I am a writer, professor, amateur musician, science fiction fan, and lifelong member of the Reformed Christian tribe. For my day job, I teach early British literature and creative writing at Calvin University, where I have been on the faculty for over twenty years and still need to pedal fast to keep (mostly) ahead of smart, feisty undergraduates. I have published three books, over two hundred essays for The Twelve, and numerous articles, poems, and reviews in popular and scholarly contexts. I have a B.A. from the University of Michigan (Go Blue!) and a M.A. and Ph.D. from Rutgers.
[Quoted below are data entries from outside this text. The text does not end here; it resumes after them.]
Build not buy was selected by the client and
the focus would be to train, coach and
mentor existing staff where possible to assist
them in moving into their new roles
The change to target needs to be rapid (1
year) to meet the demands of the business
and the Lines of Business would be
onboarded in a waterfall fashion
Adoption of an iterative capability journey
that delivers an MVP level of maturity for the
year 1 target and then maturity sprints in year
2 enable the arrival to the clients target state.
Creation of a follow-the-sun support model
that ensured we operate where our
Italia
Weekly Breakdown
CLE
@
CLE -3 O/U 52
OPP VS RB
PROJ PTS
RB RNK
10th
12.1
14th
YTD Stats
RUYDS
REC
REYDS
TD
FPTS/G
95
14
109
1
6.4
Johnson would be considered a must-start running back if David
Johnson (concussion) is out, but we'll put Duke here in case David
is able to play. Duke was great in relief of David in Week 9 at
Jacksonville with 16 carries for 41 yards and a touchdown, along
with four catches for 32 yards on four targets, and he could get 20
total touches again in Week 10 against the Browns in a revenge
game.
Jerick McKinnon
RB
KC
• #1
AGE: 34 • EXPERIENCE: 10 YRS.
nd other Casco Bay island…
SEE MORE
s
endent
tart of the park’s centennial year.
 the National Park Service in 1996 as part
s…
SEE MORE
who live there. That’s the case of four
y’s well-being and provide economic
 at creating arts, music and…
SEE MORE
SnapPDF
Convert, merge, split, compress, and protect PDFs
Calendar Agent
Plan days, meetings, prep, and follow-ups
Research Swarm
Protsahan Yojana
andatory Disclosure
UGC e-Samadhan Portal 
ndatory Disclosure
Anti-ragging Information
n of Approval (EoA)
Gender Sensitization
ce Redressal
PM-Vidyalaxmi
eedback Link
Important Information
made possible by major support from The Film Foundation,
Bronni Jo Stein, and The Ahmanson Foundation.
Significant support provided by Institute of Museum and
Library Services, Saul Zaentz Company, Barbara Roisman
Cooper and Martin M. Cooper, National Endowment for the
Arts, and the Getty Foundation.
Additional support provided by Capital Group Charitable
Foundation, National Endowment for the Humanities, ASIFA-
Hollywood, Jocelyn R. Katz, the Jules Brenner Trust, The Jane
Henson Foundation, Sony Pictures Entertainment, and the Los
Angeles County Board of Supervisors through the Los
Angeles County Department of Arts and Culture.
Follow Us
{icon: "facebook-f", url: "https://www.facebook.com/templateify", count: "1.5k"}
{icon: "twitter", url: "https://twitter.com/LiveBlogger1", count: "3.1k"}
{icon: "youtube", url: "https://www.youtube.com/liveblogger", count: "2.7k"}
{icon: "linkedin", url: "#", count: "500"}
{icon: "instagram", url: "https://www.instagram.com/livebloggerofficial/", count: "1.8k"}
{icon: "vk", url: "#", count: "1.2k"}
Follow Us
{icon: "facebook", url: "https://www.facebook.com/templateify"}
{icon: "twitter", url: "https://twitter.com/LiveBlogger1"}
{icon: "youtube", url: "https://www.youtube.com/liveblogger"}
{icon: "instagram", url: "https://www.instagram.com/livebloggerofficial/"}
My husband and I have three grown children.

4 Comments

  • Matt Huisman says:

    “The psalms give coherence to incoherence and put it all before the face of God.“

    Really just a wonderful line.

    • Debra Rienstra says:

      Very much a paraphrase of Taylor’s words rather than my own idea. But glad it feels meaningful to you.

  • Henry Baron says:

    Thanks, Debra – you’re leading me back to praying the Psalms through Taylor’s book.

  • Marchiene Rienstra says:

    I appreciate your love of the psalms and how you invite us to join you in that love, Debra.
    They are indeed “the prayer book of the Bible.” One of the ways of making the Psalms one’s own, I have found, is to chant them. Cynthia Bourgeault’s book Chanting the Psalms is a valuable guide for doing this. And I agree with you about the need to pay more attention to the cultural conditioning of the Psalms, which to me is shot through with patriarchal assumptions. And yes, the Psalms need to be seen as portraying nature as existing for far more than human purposes. It is a powerful means of communion with the Creator, and the Psalms capture that truth in many ways.